### Task data

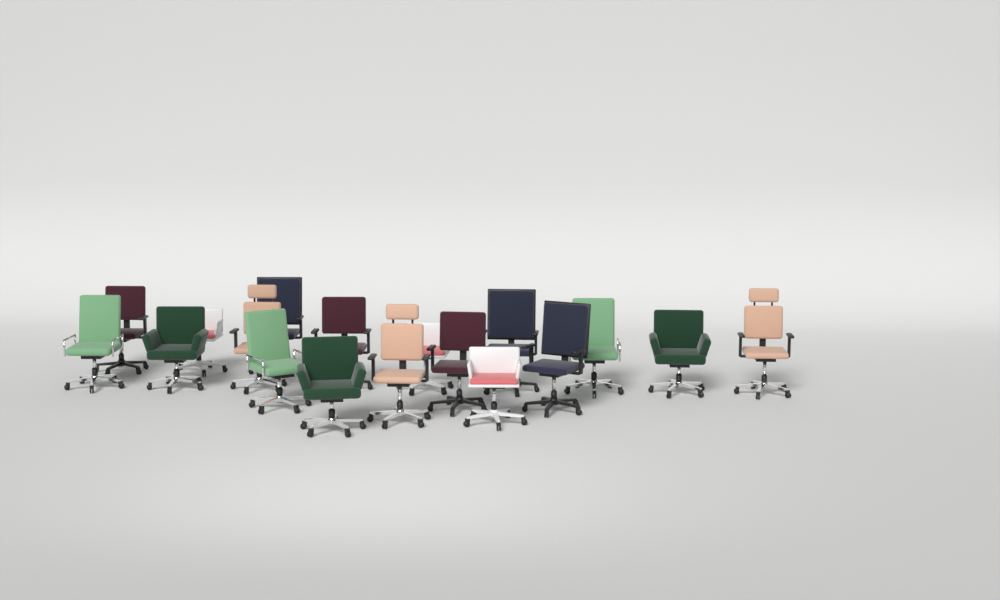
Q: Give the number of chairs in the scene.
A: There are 18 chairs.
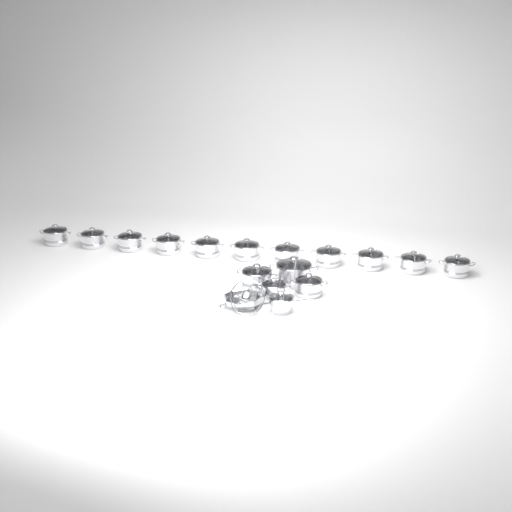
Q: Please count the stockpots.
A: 15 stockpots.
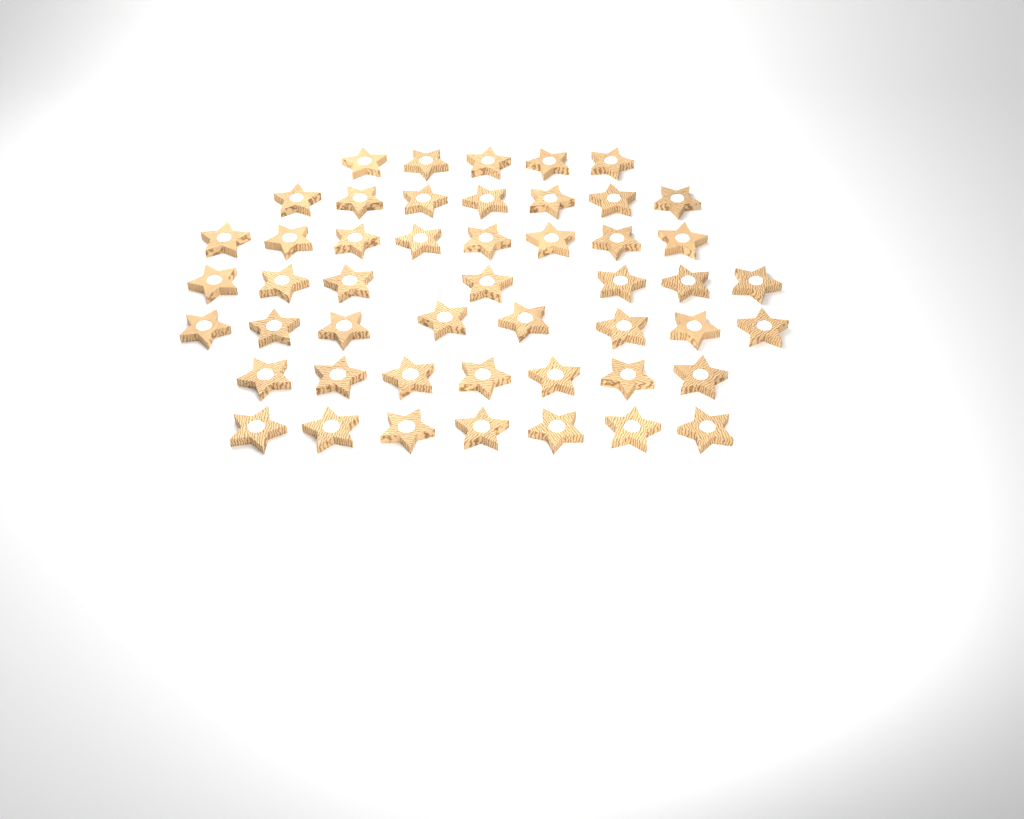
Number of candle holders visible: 49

######

Written problem: Copy the text of all the data above word for word, and leave the pictures out of your copy.

The result:
Q: Give the number of chairs in the scene.
A: There are 18 chairs.
Q: Please count the stockpots.
A: 15 stockpots.
Number of candle holders visible: 49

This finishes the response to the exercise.